By Amanda Huffman
Guest Blogger

In military life, there can sometimes be pressure to pretend everything is fine. We may make things look easy, when in fact they are really hard. 

When I left Active Duty and became a military spouse, I had a hard time transitioning into this new role. I felt an overwhelming pressure to seem okay on the outside while my life was falling apart on the inside. When I reached out for help, instead of getting support from those around me, I was told to suck it up, pull myself up by my bootstraps, and think of how hard other people have it. 

These words of “encouragement” did push me through those hard situations but  didn’t make me feel good about myself. Instead, I thought I was a failure and not cut out for military life. Me, someone who had served in the military, and I felt like I wasn’t cut out for military life — not while serving, but when I became a military spouse. These negative feelings came about because I had voiced the challenges I was facing. I hope to give you now what I didn’t have when I first became a military spouse: a little encouragement and someone else telling me I wasn’t alone. 

Moving is especially challenging — for both military spouses and kids.

As we approach another PCS season,it’s a good time to remember that moving is hard. Military families may have systems and logistics in place to make it simple to get your stuff from point A to point B, but that doesn’t mean the process is easy or that there aren’t 100 other aspects of moving that make life challenging. 

Things can go pear-shaped even with a well-honed organizational system: Pack-out dates get moved unexpectedly, moving trucks break down, kids get sick, and you don’t get everything done off your list before moving day arrives. The list of things  that can go wrong is pretty long. But even if everything goes as planned, getting everything prepped and ready takes a lot of hard work, not to mention stress.

In April, the military community shines a light on military kids and their resilience. Our kids experience so much in such a short period of time. But just because kids are resilient doesn’t mean we shouldn’t be open and honest about how we feel. When we are open and honest, we give them the space to be open and honest about how they feel. In a past article, Spouselink provided a resource on how to talk to military kids through media

Moving is definitely a time in military life that is most challenging and opening a door to having a conversation about how moving makes kids and grown-ups feel is important. It is okay to be sad about leaving a location and/or people you love. It is okay to not be excited about the next assignment. It is okay to worry about how this move will affect your career. It is okay to wonder what will happen at the next assignment. 

There are a lot of what-ifs and unknowns. Instead of masking all these emotions, we should allow people to express these feelings and discuss them openly. 

Expressing disappointment doesn’t stop us from pulling up our bootstraps and following our spouses to the next assignment, although sometimes it can. Some military families choose not to follow their service member’s careers because it isn’t the best option for their families. The first step to ensuring moving is the right choice for your family is to have an honest conversation and to look at your options instead of tamping down your feelings  and hoping the pain and resentment won’t come out later.  

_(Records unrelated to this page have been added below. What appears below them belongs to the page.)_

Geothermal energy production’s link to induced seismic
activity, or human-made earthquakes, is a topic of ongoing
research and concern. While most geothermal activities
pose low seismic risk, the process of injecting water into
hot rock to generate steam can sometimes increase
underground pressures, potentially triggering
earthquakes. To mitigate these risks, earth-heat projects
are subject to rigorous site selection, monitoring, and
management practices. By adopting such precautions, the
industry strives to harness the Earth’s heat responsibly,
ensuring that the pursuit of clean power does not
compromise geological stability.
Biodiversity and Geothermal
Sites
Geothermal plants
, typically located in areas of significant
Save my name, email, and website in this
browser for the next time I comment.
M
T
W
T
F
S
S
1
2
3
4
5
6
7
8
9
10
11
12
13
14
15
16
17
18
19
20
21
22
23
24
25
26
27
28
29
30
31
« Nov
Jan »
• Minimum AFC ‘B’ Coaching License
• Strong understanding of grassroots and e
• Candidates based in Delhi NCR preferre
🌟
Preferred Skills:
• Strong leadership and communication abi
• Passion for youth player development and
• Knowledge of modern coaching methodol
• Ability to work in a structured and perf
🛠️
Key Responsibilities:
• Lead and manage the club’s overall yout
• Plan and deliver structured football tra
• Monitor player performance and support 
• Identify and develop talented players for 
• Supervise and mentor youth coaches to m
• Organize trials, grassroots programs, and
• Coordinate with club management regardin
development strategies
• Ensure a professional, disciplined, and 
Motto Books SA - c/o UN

Moving is just one of the many challenges military spouses face. Unemployment, raising a family while your service member is away, and being far away from family/support are just a few more of the common challenges military spouses deal with. 

It isn’t easy. And it should be okay to express that and not be told to compare yourself to someone else who has it harder.  Maybe someone else has it harder than you, but that doesn’t mean what you are experiencing isn’t hard and that it isn’t affecting you

Amanda is a military veteran who served in the Air Force for six years as a Civil Engineer who served on a combat deployment with the Army in Afghanistan. She traded in her combat boots for a diaper bag to stay home with her two boys and follow her husband’s military career in the Space Force. Amanda is the host of the Women of the Military podcast. There she shares the stories of women who have served or are serving in the military. The podcast has over 200 episodes and over 100K downloads. Amanda is also an author and has published two books. Her first book, Women of the Military tells the stories of 28 military women who served in the military. Her second book, A Girl’s Guide to Military Serviceis the IBPA Benjamin Franklin Gold Winner for Teen Non Fiction. It is a guide for high school girls considering military service to help them build a strong foundation for their future career. She also works as a freelance writer and has been featured in a number of military publications including The War, Military Families Magazine, Clearance Jobs, Military Spouse Magazine, and more.